Tant qu’on n’est pas au pied du mur, on ne peut pas savoir si on est un bon ou 
un mauvais maçon. 
Cela dit, ma 
démarche est simple : je veux savoir si la nomination du Pasteur Josué Binoua, 
Ministre conseiller chargé des affaires religieuses, pourrait calmer les esprits 
et redonner confiance aux chrétiens. Cette nomination comporte-t-elle vraiment 
une solution idoine aux problèmes récurrents de la laïcité en Centrafrique ? Un 
pasteur, nommé ministre conseiller en matière des affaires religieuses auprès 
d’un Président musulman dans un pays présumé laïc. Qui peut le croire ? D’aucuns 
pensent que la nomination du pasteur Binoua serait une réaction aux agressions 
infligées aux chrétiens lors de la prise du pouvoir de la Séléka. Le non-dit qui 
transparaît en filigrane, et qui pèse sur cette nomination, c’est évidemment le 
problème du caractère et de la nature de l’Etat centrafricain. Est-il laïc ? On 
me dira qu’il est trop tôt pour aborder une question aussi sensible que la 
séparation de l’Etat et de la religion. Peut-être. Mais si on ne le fait pas 
maintenant quand le fera-t-on ? Il faut oser aborder ce problème de l’Etat et de 
la religion, afin d’ancrer irréversiblement la RCA dans un véritable vivre 
ensemble. 
Rappelons que 
lors de l’avancée de la Séléka, le ministre de l’administration du territoire de 
l’époque (Mr. Josué Binoua) a lui-même affirmé (ou prophétisé) en son temps que 
la Séléka serait truffée des « Wahhabistes » (le wahhabisme est souvent perçu 
comme une secte et présenté comme un mouvement ultra-orthodoxe et extrémiste de 
l’islam, cf. Wilkipédia). Ce qui a donné des cauchemars aux nuits des chrétiens 
à Bangui. Des veillées de prières et des marches ont été organisées afin 
d’empêcher la poussée de la coalition Séléka. Dieu en a décidé autrement. L’AEC 
l’a si bien souligné dans sa lettre ouverte du 10 Mai 2013 : « La Bible enseigne 
que le TRES-HAUT domine sur le règne des hommes et qu'Il le donne à qui Il lui 
plaît (Daniel 4:32). Nous croyons que si Dieu ne l'avait pas voulu, vous 
n'auriez pas pu accéder au pouvoir et par conséquent, bien que nous ne soyons 
pas favorables à la prise du pouvoir par les armes, nous nous en remettons à sa 
volonté. » Comme quoi, Dieu n’est pas toujours là où on l’attend. 
1. LES 
CHRETIENS, VICTIMES OU COUPABLES ? 
Dans un article 
publié par un compatriote centrafricain, intitulé « Et si la laïcité n’est pas 
inquiétée sous la présidence du nouvel homme fort de Bangui », l’auteur a tenté 
de dépeindre le climat ambiant : « Au regard des actes de barbaries, de 
pillages, de vandalismes, de destructions ciblées des biens d’autrui, de 
profanations des symboles religieux, de viols, de violences perpétrés par les 
rebelles de la coalition Seleka, un sentiment de désaffection généralisée envers 
les enturbannées s’est dégagé dans tout le pays et au niveau de la diaspora 
centrafricaine ».De fait, les hiérarchies religieuses (Catholiques et 
Protestants) ont adressé des lettres ouvertes au chef de l’état de transition 
Michel Djotodia Am Nodroko pour dénoncer les hostilités ciblées de la coalition 
Séléka envers les chrétiens. Les accusations semblaient attester les velléités 
d’islamisation de la RCA. Les prêtres centrafricains ont même réclamé des 
réparations matérielles au gouvernement (cf. la lettre ouverte des Evêques). 
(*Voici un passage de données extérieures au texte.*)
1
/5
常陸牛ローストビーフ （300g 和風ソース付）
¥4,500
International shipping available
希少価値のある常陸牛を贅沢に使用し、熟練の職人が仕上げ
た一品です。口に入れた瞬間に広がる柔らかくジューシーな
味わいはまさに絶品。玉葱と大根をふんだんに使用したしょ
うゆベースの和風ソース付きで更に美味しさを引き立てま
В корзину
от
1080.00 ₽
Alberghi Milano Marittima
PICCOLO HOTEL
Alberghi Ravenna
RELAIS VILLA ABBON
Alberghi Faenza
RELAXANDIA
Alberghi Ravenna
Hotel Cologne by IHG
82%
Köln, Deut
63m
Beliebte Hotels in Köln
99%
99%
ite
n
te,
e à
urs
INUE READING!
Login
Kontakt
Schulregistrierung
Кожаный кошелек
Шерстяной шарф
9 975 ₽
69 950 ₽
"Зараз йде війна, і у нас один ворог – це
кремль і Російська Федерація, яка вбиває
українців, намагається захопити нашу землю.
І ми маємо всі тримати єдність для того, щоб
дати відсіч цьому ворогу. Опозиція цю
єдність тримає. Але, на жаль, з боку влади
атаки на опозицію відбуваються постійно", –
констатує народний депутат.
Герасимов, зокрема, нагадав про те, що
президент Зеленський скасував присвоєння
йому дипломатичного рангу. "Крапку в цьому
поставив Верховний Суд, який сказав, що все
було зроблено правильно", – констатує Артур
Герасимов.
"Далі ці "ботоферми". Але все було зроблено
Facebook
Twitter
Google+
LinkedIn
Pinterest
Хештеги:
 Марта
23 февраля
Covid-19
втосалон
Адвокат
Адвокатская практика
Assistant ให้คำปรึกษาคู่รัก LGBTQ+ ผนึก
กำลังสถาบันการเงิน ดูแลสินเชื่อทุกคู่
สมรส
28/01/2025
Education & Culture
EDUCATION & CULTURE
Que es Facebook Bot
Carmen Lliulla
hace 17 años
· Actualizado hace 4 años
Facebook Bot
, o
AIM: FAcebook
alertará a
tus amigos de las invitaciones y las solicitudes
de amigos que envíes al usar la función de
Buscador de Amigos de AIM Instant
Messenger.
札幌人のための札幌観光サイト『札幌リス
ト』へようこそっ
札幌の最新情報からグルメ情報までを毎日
Pour enfoncer le clou, face à l’importance des destructions commises par la 
Séléka – dont les archives communales et paroissiales qui ont été 
systématiquement détruits – un prêtre catholique n’est pas passé par quatre 
chemins pour dire : « Il semble que tout soit détruit afin d’instaurer l’islam 
». Par contre, Mr Michel Djotodia a lui-même récemment, dans une interview 
accordée au Nouvel Obs, catégoriquement nié ce qui a été dit dans une lettre 
dont on lui a attribué la paternité : « C’est un faux pour me salir ! Ce montage 
a été concocté à Bangui, quand Bozizé cherchait à créer un conflit 
inter-religieux. Je ne suis pas un islamiste. Ma mère est protestante et mon 
père musulman. Il n’y a jamais eu de problèmes entre les communautés. Ca ne va 
pas commencer maintenant. Nous sommes un Etat laïc. ». 
Au passage, je 
précise que les imams et les organisations islamiques n’ont pas encore écrit 
pour faire état des dégâts que la communauté musulmane a subis … Wait and see… ! 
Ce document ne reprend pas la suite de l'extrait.